Thanks for the answer. Yep, absolutely beauty over realism.

I just wanted to understand the physically correct settings prior to actually bending the rules.

My next question, if I was creating a metal material, why would that have an IOR value? After all there is no refraction isn’t it?

So as such, my result for all my materials with fresnel if I wanted to follow default, resulted in everything being 1.6.

So actually, do you guys change the IOR even if its a not refractive surface to get the fresnel to work accurately?


#4

If I unclick that and play with the Fresnel IOR, is that unrealistic? I thought in real life, things would have different fresnel values technically.

This is true, rubber, water, metal all different - but as far the exact value goes, you will never get truly physically accurate results as a lot of the time it’s not a linear thing we’re talking about.

Usually for materials I use anywhere in between 1.3-1.6 and for metals I turn off IOR. Some say to use incredibly high IOR values for reflective metal but it’s basically the same as turning it off.

I wouldn’t get too carried away with this, all render engines cheat anyway, even sometimes ones that claim to be unbiased employ a few tricks that are not exactly physically accurate.

In my experience, it’s the reference pictures that matter most - if my material looks like metal in the reference picture…great! It’s accurate enough for me and my clients!


#5

With metals we apply something called “Complex index of refraction”. I don’t think vrays IOR is physically correct though, it just tries to emulate the look of complex IOR.

Yes. With metals I usually end up with a IOR value somewhere between 3 and 10, depending on the look I’m after.

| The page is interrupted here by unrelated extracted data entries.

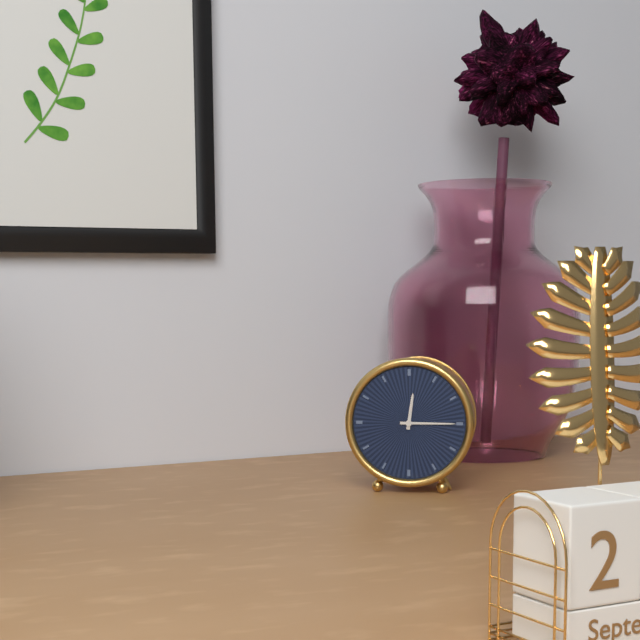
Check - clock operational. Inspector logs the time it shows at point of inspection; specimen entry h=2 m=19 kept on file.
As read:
h=12 m=15
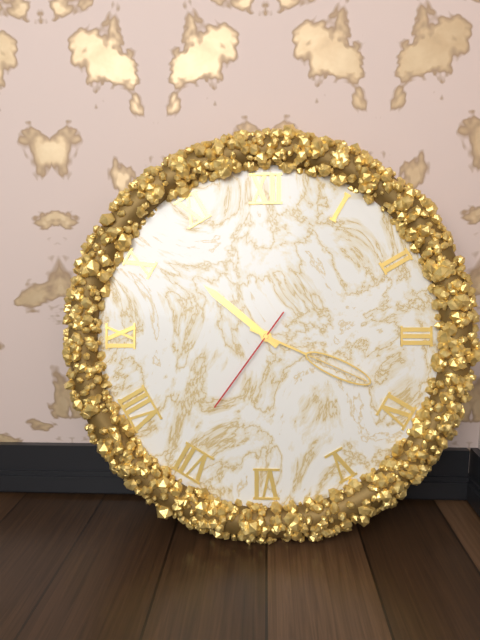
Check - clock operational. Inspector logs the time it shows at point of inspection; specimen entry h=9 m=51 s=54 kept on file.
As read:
h=10 m=19 s=36
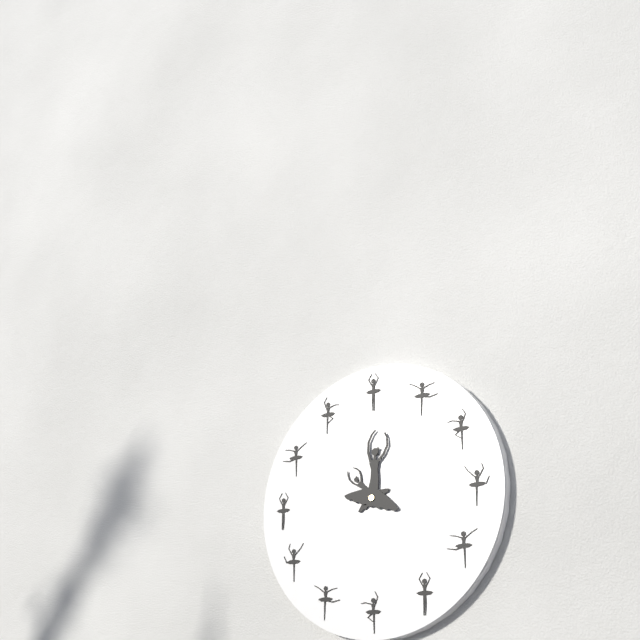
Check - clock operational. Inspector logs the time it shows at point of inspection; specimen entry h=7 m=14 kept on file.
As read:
h=11 m=3
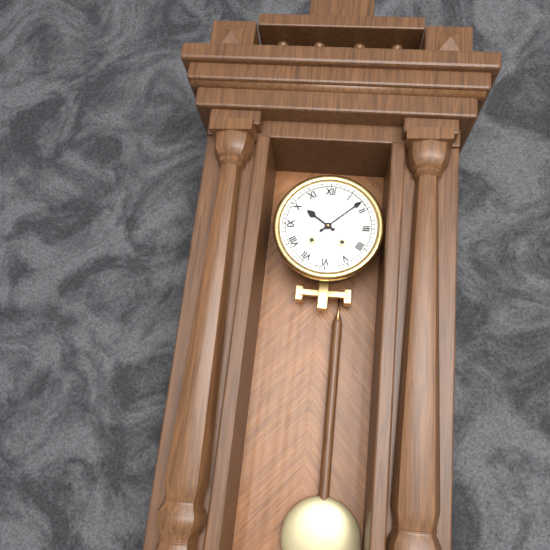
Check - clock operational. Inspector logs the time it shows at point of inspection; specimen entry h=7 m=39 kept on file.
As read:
h=10 m=8
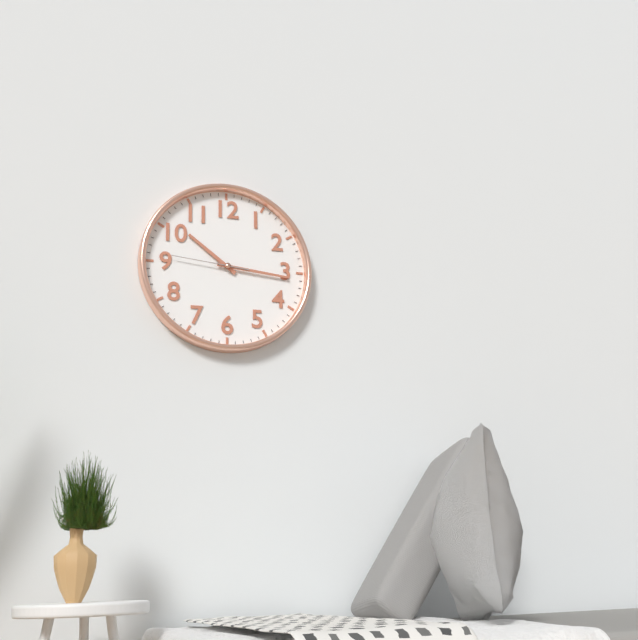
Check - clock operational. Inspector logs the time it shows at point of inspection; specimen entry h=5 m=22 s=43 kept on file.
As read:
h=10 m=16 s=46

EDIT: Of course, as stated earlier, the only thing that counts is if it looks good. This is just my own workflow.


#6

Have you looked at this blog? Really good information:

Custom Fresnel Curves in Maya:

Part 1 - http://therenderblog.com/custom-fresnel-curves-in-maya/

Part 2 - http://therenderblog.com/custom-fresnel-curves-in-maya-part-2/


#7

I’ve been trying to figure this out too. IOR is basically how much faster light goes through a vacuum, than the particular element - so light goes through a vacuum about 1.5 times faster than through glass, or something like that. So does light travel 8 times slower through metallic crystals than through a vacuum? The highest one I see for metals is less than 3. But there’s no way to get a brushed aluminum look with that value.

Since it’s the literal value of that element, it doesn’t change just because its size or shape does. Meaning the IOR of glass doesn’t change when the glass is frosted.

It seems to me that we’re missing a feature - maybe glossy reflections need a ‘roughness’ attribute just like diffuse has? I’d assume that the roughness of frosted glass would be caused by the same thing as rough diffuse material; scratches and imputities at microscopic level, diffusing light more at glancing angles than at perpendicular ones, because they’re closer together in perspective - ?

Or maybe that’s uber-nitpicking and we should just keep using whatever higher IOR looks the way we want :cool: There’s no single roughness for any material, we can set it where we want.

It would be nice to know if roughness has a similar curve or not though.